Although most women applying for the program neither speak nor write German, the foundation insists on written applications and sees this as an important step. Very often, Ms. Stein said, the statement is nothing more than one German sentence: “I want to apply for a fellowship.”

“We want to make sure that the women are really committing to it and understand that they will have to put in some effort as well,” Ms. Stein said.

Attendees said it was important to them that everyone taking part was a woman.

“It was the most important point that helped me when I spoke with my husband about the program,” said Leeda, 34, who is from Afghanistan. “He had no issues when I told him everyone involved is just a woman.”

“My aim is to study at university, and he said, ‘Go for it,”’ she added.

The Crespo Foundation invites husbands to come in to its offices and asks them to sign a contract with their wives, to ensure their commitment, Ms. Stein said.

Rosina Walter, the director of Berami, says that while the program is small, its results prove that Muslims can — and want to — adapt to German society.
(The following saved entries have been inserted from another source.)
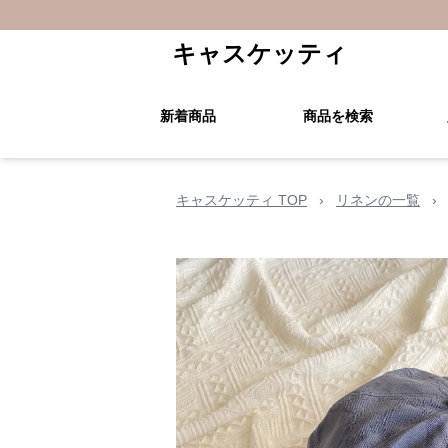
キャスケッティ
新着商品
商品を検索
キャスケッティ TOP
›
リネンの一覧
›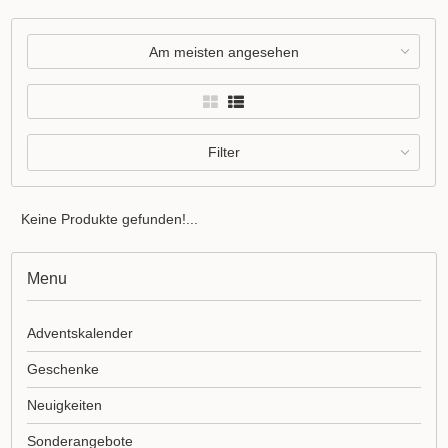
Am meisten angesehen
Filter
Keine Produkte gefunden!...
Menu
Adventskalender
Geschenke
Neuigkeiten
Sonderangebote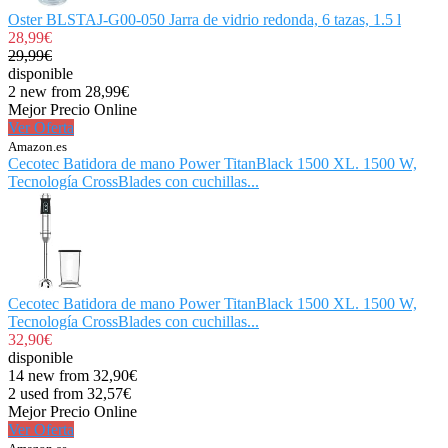
Oster BLSTAJ-G00-050 Jarra de vidrio redonda, 6 tazas, 1.5 l
28,99€
29,99€
disponible
2 new from 28,99€
Mejor Precio Online
Ver Oferta
Amazon.es
Cecotec Batidora de mano Power TitanBlack 1500 XL. 1500 W,
Tecnología CrossBlades con cuchillas...
Cecotec Batidora de mano Power TitanBlack 1500 XL. 1500 W,
Tecnología CrossBlades con cuchillas...
32,90€
disponible
14 new from 32,90€
2 used from 32,57€
Mejor Precio Online
Ver Oferta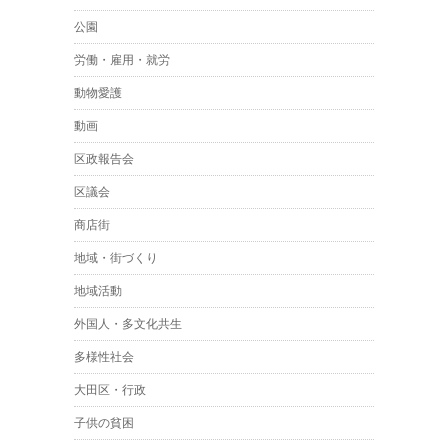
公園
労働・雇用・就労
動物愛護
動画
区政報告会
区議会
商店街
地域・街づくり
地域活動
外国人・多文化共生
多様性社会
大田区・行政
子供の貧困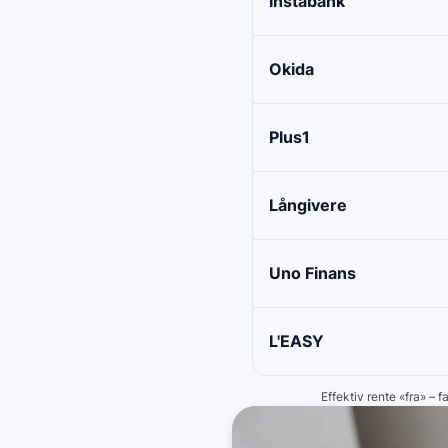
Instabank
Okida
Plus1
Långivere
Uno Finans
L'EASY
Effektiv rente «fra» – 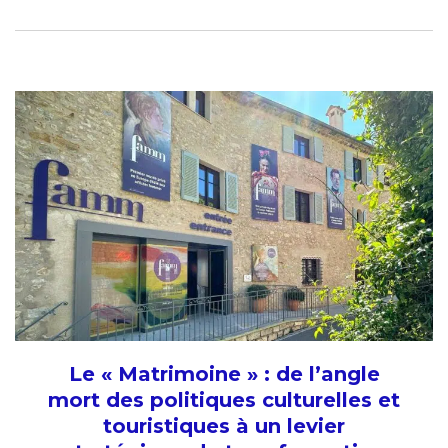
Le « Matrimoine » : de l’angle
mort des politiques culturelles et
touristiques à un levier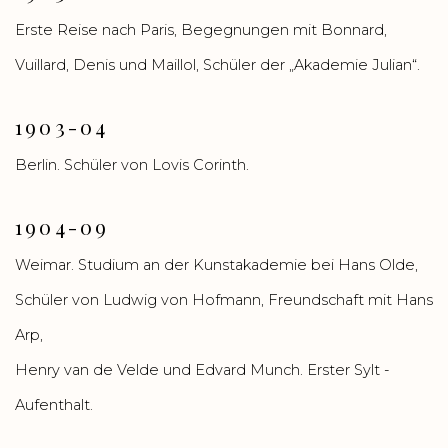
Erste Reise nach Paris, Begegnungen mit Bonnard,
Vuillard, Denis und Maillol, Schüler der „Akademie Julian“.
1903-04
Berlin. Schüler von Lovis Corinth.
1904-09
Weimar. Studium an der Kunstakademie bei Hans Olde,
Schüler von Ludwig von Hofmann, Freundschaft mit Hans
Arp,
Henry van de Velde und Edvard Munch. Erster Sylt -
Aufenthalt.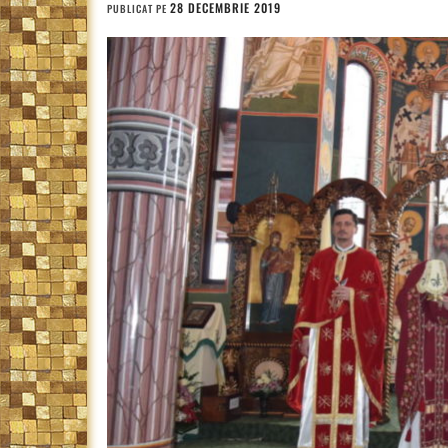
28 DECEMBRIE 2019
PUBLICAT PE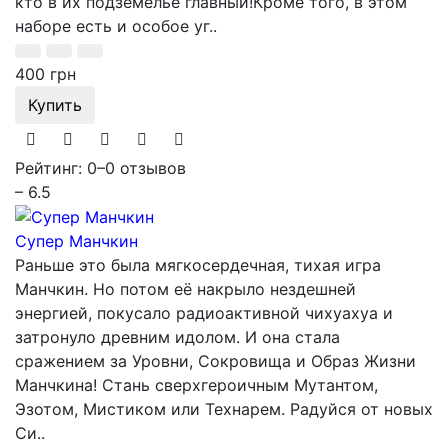
кто в их подземелье главный!Кроме того, в этом
наборе есть и особое уг..
400 грн
Купить
Рейтинг: 0
–
0 отзывов
– 6.5
Супер Манчкин
Раньше это была мягкосердечная, тихая игра
Манчкин. Но потом её накрыло нездешней
энергией, покусало радиоактивной чихуахуа и
затронуло древним идолом. И она стала
сражением за Уровни, Сокровища и Образ Жизни
Манчкина! Стань сверхгероичным Мутантом,
Эзотом, Мистиком или Технарем. Радуйся от новых
Си..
More than 50 percent of the women who have attended “don’t have a problem finding a job,” she said.

Hilime Arslaner, a member of the city Parliament in Frankfurt for the Greens, has taught women in the Saba program and argued that it not only integrated the women, but helped the German economy by affording them financial independence.

“I think today too many politicians talk about the unwillingness of Muslims, especially women, to integrate,” Ms. Walter said. “But when you see these great women we are having here, you realize, these politicians just talk nonsense.”